PROBLEM TO SOLVE: When you come to the line with "the seated woman at (x=9, y=273)", begin repeating; continue exactly through the final line of the records and include nothing from before.

PROVIDED RECORDS:
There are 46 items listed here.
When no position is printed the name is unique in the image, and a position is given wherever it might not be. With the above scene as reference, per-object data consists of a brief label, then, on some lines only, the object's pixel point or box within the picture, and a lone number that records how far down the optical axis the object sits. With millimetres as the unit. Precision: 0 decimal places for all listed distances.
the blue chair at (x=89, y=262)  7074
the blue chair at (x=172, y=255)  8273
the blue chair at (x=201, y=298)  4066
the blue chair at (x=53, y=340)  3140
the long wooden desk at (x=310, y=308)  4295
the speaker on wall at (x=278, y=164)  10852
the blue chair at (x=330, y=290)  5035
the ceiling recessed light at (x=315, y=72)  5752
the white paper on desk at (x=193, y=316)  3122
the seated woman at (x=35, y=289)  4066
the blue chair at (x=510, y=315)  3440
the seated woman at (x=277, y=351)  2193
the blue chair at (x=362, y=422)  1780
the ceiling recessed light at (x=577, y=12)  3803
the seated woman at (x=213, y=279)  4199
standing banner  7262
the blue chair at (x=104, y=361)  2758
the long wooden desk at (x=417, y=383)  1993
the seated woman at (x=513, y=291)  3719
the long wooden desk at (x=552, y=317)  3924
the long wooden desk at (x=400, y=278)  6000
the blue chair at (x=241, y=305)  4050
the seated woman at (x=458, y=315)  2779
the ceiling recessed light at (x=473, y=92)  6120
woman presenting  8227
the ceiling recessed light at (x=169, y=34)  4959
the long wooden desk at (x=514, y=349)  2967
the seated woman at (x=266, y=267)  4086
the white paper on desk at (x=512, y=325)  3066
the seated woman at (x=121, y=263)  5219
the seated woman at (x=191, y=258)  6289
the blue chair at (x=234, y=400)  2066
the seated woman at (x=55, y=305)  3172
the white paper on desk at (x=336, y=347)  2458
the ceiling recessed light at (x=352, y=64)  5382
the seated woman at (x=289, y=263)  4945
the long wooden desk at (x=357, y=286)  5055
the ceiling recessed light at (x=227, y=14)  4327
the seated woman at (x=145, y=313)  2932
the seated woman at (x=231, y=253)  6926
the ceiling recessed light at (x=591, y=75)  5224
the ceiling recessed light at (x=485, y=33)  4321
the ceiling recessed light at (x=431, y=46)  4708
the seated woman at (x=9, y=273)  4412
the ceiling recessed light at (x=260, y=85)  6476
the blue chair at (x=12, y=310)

FINISHED TASK:
the seated woman at (x=9, y=273)  4412
the ceiling recessed light at (x=260, y=85)  6476
the blue chair at (x=12, y=310)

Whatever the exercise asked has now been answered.